View more on these topics

Multi-tie edge

Park Row has been mentioned as perhaps providing a new yardstick by which to measure a multi-tie. This may sound like we are jumping the gun – we will not see the first official multi-ties until early 2005.

However, we don&#39t think multi-ties are a one size fits all solution. Having spent six mon-ths trying to make them fit, we have decided that the way the multi-tie market is developing, it is impossible. I am not, though, saying that multi-ties are fundamentally flawed.

Where, as the regulator intended, multi-ties are introduced to increase consumer choice (such as for tied and direct salesforces), interesting models are being developed. Consumers should eventually benefit from these options – accessibility and choice, heavy motivators for the FSA and the Government.

We have an issue with the introduction of multi-ties in the independent sector. You have to consider the immediate impact – customer choice is compromised.

There are other alleged benefits from moving from IFA to multi-tie – lower costs, greater support, integrated technology and so higher margins for sharing remuneration within a relationship. But such relationships do not yet exist. In the short-term, such positives will not materialise.

In the longer-term, commission pressures (we believe non-multi-tie providers will resist the commercial forces dictating that commission rates must fall – until the market settles down) and service levels (withdrawal of face to face over time for smaller, directly regulated businesses), mean there will be a slow rise of recognition from some that multi-tie may be a more comfortable home.

We looked at offering IFAs multi-tie offerings for their pensions and investment business. We also looked at mortgage and protection separately.

In the commoditised products markets – mortgages and protection – which already work on a higher technology level and usually have simpler product and sales processes, we will all realise the benefits of working closer with some providers. We will be running wide panels for mortgages and protection and protecting our advisers&#39 independence. These panels are being built around research. We have five building blocks:

•Improving our current proposition for clients and advisers.

•Increased and wide choice of products.

•Consistent processes for all business.

•Adoption of full technology and e-submission (where available).

•Ensuring high levels of service and support.

In return for mandating electronic business and offering controlled distribution, along with a comprehensive MI package and commitment to developing those relationships, we can justifiably secure top market rates. We are not just squeezing for more commission or higher fees in isolation. This will enable us to offset higher regulatory costs while our advisers&#39 income increases to reflect their input.

In the short term, we cannot see any positive advantages for consumers, advisers, distributors or providers in committing to a multi-tie model for pensions and investment business.

IFAs have aspirations to remain independent and having invested time and resource considering otherwise we have restated our absolute commitment to independence. It is what our clients want and what our advisers want to provide.

So, why are so many distributors and providers rushing to the brink of multi-tie? First, there is no regulatory requirement to base a multi-tie model around “best of” or research. Second, margins are falling, mainly due to regulatory restrictions. There is less money to be made and commission rates are under pressure.

There are two major influences on the shape of IFA multi-tie:

•Providers – there is a land grab for distribution. With commission rates falling, there is a need to be able to do more with distributors and have a guaranteed route to market.

•Distributors – non-profitable business models and increasing financial squeeze on cash-flow and/or share prices means multi-ties were being used as a solution for cash injections and keeping ailing businesses afloat.

[Records]
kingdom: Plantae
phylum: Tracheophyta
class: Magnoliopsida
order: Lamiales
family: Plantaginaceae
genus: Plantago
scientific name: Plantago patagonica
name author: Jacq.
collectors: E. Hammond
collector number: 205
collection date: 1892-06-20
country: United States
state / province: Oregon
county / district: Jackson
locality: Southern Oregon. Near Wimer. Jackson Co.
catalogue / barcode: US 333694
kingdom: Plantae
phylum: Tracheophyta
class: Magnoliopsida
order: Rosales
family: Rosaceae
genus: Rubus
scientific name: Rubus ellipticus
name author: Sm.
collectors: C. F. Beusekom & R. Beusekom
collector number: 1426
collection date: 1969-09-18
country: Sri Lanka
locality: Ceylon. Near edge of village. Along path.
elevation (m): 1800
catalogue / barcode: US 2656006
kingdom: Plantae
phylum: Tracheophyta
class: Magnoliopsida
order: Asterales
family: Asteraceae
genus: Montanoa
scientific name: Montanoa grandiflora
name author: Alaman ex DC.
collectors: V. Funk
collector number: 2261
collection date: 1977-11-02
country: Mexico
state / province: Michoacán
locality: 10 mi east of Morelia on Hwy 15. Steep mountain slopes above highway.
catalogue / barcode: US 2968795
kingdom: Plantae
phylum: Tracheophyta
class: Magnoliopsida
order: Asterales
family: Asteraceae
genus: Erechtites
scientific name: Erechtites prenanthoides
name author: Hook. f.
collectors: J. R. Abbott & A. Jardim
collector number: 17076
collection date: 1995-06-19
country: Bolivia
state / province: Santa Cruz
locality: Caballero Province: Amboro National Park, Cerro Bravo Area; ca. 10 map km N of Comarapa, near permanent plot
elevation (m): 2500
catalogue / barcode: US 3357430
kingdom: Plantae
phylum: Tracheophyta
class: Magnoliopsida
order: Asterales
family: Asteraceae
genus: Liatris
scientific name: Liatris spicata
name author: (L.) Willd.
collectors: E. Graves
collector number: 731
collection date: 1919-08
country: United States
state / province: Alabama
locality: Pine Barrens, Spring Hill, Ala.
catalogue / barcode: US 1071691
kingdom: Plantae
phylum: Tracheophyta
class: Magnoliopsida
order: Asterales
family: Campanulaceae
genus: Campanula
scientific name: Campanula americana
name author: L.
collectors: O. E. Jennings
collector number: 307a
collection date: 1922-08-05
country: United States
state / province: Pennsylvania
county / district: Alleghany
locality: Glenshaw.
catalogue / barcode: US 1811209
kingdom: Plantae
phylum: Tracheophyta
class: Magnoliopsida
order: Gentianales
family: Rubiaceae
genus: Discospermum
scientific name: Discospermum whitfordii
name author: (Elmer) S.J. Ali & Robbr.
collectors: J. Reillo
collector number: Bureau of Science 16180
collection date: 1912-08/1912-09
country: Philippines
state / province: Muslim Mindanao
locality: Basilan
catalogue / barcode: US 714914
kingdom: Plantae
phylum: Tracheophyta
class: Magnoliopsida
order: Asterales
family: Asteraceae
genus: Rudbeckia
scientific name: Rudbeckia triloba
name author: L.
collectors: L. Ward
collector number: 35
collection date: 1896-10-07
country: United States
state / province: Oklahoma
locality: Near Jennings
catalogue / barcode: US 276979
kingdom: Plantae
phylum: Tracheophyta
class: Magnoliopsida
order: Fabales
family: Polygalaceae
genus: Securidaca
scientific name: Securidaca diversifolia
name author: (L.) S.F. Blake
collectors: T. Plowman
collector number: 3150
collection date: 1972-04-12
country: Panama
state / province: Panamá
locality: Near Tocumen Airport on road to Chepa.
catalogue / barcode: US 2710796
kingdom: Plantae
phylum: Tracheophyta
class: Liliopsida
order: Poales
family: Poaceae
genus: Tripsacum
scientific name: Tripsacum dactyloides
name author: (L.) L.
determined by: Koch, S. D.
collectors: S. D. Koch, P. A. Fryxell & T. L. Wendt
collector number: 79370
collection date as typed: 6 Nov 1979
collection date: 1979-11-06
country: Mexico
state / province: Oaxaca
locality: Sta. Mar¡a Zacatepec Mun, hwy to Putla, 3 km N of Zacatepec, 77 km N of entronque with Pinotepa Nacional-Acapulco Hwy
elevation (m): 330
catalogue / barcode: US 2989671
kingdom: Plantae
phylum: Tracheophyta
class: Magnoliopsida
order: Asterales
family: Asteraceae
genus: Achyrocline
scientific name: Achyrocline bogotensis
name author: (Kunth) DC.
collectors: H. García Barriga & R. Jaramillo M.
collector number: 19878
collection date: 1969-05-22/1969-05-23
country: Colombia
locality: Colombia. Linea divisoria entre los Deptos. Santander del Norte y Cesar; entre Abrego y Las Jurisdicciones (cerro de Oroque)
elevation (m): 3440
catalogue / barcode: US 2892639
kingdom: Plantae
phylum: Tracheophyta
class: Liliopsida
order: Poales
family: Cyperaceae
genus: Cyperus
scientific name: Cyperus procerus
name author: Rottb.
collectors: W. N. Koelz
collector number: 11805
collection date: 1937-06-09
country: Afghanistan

[Exercise requirements]
1. Translate this sentence from the article on multi-ties into French: "It is what our clients want and what our advisers want to provide."
2. Quote the article on multi-ties starting at "We looked at" and ending at "clients and advisers.".
3. According to the article on multi-ties, what two reasons explain why so many distributors and providers are rushing to the brink of multi-tie? Answer in one to three sentences.

[Responses in order]
1. C'est ce que nos clients veulent et ce que nos conseillers veulent offrir.

2.
We looked at offering IFAs multi-tie offerings for their pensions and investment business. We also looked at mortgage and protection separately.

In the commoditised products markets – mortgages and protection – which already work on a higher technology level and usually have simpler product and sales processes, we will all realise the benefits of working closer with some providers. We will be running wide panels for mortgages and protection and protecting our advisers&#39 independence. These panels are being built around research. We have five building blocks:

•Improving our current proposition for clients and advisers.

3. First, there is no regulatory requirement to base a multi-tie model around "best of" or research. Second, margins are falling, mainly due to regulatory restrictions, so there is less money to be made and commission rates are under pressure.